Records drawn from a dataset
————————

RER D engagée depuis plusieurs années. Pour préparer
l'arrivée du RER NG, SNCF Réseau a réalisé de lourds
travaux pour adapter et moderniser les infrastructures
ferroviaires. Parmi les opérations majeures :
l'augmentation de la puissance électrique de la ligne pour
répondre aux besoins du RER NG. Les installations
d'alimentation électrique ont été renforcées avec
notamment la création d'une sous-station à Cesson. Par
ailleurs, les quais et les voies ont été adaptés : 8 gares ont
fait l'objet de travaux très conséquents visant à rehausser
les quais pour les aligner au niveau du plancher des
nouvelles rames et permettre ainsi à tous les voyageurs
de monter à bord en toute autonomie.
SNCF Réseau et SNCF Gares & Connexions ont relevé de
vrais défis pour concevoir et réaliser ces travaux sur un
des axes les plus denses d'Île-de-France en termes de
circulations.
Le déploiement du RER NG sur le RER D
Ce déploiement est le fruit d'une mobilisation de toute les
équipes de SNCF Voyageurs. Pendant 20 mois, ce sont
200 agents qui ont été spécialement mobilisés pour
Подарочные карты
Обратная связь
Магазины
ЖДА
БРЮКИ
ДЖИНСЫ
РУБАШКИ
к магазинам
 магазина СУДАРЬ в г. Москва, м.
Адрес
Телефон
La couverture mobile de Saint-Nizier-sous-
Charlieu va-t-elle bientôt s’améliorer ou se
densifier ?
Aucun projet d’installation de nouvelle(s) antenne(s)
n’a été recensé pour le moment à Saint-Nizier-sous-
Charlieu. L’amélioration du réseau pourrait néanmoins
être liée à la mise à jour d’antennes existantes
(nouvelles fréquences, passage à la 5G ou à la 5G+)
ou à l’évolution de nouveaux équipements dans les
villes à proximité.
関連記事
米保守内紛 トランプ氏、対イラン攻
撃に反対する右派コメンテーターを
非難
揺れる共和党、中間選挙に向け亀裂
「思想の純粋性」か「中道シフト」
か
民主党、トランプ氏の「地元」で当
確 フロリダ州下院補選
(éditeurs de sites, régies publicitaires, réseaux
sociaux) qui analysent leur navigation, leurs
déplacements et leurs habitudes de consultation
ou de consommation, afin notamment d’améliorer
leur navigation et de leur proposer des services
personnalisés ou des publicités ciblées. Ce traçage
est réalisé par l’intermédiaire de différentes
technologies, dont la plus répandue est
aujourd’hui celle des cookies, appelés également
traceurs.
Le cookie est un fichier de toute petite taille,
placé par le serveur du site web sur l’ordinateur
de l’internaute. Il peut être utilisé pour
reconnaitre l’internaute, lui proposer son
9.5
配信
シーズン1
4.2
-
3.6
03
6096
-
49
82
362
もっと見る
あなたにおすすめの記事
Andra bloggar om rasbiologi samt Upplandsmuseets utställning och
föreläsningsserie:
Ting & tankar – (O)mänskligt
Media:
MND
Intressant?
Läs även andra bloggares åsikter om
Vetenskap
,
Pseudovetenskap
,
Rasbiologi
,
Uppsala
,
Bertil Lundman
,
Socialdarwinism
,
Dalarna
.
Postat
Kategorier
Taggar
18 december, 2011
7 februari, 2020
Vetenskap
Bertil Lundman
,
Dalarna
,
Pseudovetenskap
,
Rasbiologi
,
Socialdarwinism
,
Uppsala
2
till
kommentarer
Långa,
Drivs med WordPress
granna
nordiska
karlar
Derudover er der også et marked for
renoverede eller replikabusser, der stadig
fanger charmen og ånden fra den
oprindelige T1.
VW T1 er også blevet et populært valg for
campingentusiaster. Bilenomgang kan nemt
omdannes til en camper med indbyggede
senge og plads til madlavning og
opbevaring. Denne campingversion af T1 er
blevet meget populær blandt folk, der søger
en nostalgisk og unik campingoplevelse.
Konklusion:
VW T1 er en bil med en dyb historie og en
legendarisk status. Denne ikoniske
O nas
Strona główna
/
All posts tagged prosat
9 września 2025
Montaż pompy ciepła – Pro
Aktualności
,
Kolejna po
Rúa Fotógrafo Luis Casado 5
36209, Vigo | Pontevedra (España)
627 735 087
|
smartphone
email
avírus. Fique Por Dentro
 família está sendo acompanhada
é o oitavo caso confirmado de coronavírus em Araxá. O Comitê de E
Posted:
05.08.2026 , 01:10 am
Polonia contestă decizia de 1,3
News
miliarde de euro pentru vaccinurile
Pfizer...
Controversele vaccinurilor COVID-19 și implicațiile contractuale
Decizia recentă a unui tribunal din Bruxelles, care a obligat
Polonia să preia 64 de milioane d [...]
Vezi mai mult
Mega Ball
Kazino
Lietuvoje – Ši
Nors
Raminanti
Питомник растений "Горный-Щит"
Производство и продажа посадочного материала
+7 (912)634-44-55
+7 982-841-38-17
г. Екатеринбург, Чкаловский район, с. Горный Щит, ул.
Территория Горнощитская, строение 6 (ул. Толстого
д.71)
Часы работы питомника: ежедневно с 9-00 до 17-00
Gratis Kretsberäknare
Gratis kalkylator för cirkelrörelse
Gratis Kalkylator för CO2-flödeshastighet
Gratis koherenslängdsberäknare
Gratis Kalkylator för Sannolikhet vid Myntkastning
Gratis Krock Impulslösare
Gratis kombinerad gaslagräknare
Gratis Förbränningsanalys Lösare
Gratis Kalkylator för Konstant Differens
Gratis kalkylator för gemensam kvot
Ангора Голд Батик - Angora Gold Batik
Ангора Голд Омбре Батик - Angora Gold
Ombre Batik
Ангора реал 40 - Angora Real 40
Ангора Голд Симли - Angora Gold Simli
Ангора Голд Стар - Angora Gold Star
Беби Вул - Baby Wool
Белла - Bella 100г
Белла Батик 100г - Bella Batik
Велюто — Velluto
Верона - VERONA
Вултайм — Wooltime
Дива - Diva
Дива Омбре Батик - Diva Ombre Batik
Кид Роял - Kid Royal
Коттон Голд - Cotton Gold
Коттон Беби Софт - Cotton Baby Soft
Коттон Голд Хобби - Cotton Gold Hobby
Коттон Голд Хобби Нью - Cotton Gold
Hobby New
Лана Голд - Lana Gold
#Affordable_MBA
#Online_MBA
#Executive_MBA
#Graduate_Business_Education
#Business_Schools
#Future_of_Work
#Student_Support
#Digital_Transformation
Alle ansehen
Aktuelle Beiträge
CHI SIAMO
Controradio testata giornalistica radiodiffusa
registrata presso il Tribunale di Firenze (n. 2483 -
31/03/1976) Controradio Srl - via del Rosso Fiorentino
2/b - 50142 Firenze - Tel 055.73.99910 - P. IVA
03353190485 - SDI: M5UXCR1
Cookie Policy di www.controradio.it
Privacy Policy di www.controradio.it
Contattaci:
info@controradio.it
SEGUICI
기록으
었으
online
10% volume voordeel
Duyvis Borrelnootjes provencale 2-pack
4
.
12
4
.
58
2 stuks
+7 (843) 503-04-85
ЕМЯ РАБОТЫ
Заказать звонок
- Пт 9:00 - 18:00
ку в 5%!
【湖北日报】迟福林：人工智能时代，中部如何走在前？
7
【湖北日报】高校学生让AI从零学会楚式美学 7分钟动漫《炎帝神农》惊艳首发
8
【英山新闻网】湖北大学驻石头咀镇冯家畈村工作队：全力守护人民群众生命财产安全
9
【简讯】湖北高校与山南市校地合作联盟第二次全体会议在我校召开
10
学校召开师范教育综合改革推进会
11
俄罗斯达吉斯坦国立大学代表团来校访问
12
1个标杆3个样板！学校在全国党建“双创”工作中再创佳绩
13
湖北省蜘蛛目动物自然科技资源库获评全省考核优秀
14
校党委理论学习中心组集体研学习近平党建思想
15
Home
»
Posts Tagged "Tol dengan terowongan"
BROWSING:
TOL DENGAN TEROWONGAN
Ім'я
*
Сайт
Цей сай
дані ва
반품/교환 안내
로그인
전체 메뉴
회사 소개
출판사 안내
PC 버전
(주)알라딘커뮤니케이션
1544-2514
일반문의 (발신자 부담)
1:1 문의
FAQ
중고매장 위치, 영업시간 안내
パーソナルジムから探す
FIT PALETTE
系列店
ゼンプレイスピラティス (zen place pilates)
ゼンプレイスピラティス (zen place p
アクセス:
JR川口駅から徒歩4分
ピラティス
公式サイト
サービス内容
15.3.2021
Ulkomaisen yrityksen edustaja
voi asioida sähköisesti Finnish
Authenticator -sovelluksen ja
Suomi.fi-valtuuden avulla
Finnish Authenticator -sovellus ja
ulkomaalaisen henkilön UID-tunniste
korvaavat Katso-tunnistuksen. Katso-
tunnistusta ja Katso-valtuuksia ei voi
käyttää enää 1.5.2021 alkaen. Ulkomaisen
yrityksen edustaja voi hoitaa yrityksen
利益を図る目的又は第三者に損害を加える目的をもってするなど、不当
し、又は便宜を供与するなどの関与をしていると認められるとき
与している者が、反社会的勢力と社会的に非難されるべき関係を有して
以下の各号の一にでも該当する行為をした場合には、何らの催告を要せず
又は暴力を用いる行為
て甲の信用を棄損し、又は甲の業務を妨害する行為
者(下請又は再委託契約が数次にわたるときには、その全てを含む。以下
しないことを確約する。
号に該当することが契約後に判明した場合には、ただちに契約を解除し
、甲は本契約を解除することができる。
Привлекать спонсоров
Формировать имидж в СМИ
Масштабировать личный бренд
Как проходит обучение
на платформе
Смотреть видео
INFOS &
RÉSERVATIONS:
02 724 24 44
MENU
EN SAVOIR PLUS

————————

• **REQUEST**: Retype only the stretch of lines above starting at the one with "ゼンプレイスピラティス (zen place pilates)" and stopping at the one with "ulkomaalaisen henkilön UID-tunniste", exactly as written, with both kept.

• **ANSWER BOX**:
ゼンプレイスピラティス (zen place pilates)
ゼンプレイスピラティス (zen place p
アクセス:
JR川口駅から徒歩4分
ピラティス
公式サイト
サービス内容
15.3.2021
Ulkomaisen yrityksen edustaja
voi asioida sähköisesti Finnish
Authenticator -sovelluksen ja
Suomi.fi-valtuuden avulla
Finnish Authenticator -sovellus ja
ulkomaalaisen henkilön UID-tunniste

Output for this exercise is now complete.